The Loktak Development Authority, chaired by Ibobi Singh, burnt more than 500 huts on November 15 to evict the phumdi (floating bio-mass) settlers.
The Planning Commission, which funds an ongoing lake development project, had provided Rs 374 crore to clear the phumdis.
The lake has more than 1,100 huts built on phumdis.
The lake development authority had served an eviction order, asking the settlers to collect a cheque for Rs 40,000 per hut and to find an alternate livelihood.
After the order, the authorities began the eviction and burning the phum-huts on November 15.
The drive was conducted under the Loktak Protection Act, 2006. The authority officials said the settlers were “encroachers” whose presence there posed a serious threat to the survival of Loktak, a Ramsar site listed as one of the most threatened wetlands of the world.
K-Pro, the firm engaged to clear the phumdis, will push them to the Chind-Win river of Myanmar through the Ithai river of Manipur.

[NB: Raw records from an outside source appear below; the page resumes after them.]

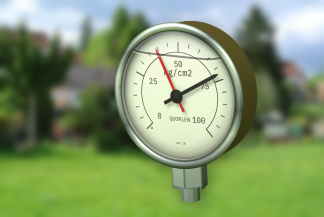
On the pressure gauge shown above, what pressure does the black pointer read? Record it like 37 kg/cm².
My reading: 72.5 kg/cm²
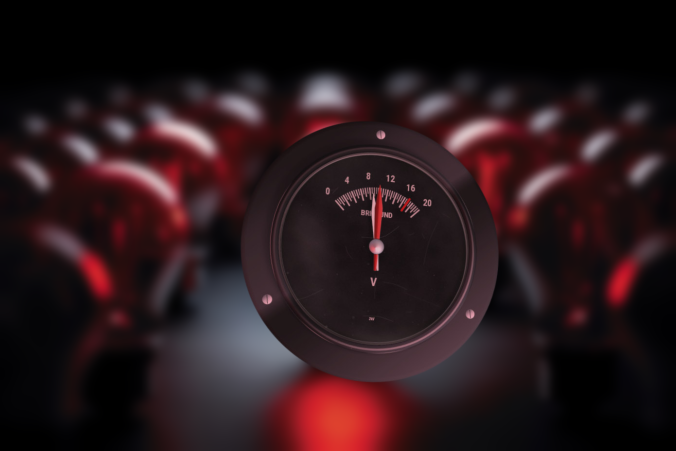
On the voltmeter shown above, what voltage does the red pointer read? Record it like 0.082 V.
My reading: 10 V
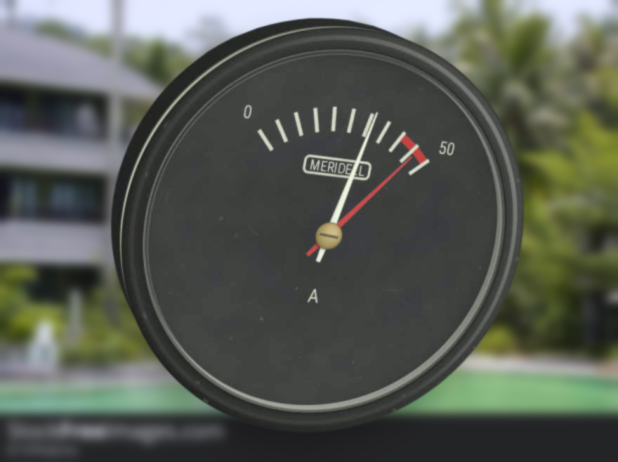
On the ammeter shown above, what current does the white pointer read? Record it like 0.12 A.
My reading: 30 A
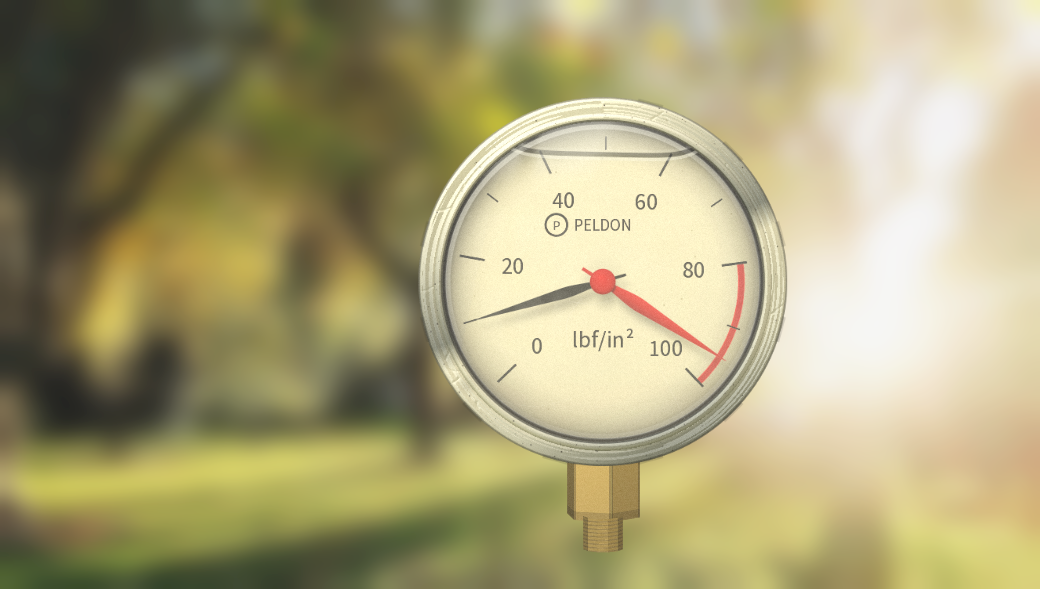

The project completion target is July next year.
“We regret having to evict the fishermen. But they are encroachers and for the general benefit of the people in Manipur and global environment, we have to save the lake. We have been asking them to vacate the lake for the past three years,” an official of the LDA told The Telegraph.
The officials added that they had also built houses on the fringes of the lake.
The lake settlers, however, said they did not want to leave the lake and continue to make their living by fishing.
They have formed the All-Loktak Lake Areas Fishermen’s Union to resist the government’s move.
After the burning began, the settlers fled and stayed at a relief camp at Ningthoukhong in Bishnupur district. After the police hounded them, they regrouped again at Thanga in the same district.
Yesterday, they fled to Imphal to highlight their plight.
However, the police forced them back in the evening.
“Burn us along with our huts. How can we feed our children now we do not have anywhere to live? Why is the government so cruel? Kill us as well,” some fisher-women cried when they a saw a police team coming to force them away.
They spent the night yesterday at Nambol in Bishnupur district and left for Thanga, on the fringe of the lake this morning.
A public meeting is likely to discuss the issue at Thanga tomorrow.
“We will continue to fight for our place in the lake,” said O. Rajen, the secretary of the lake union.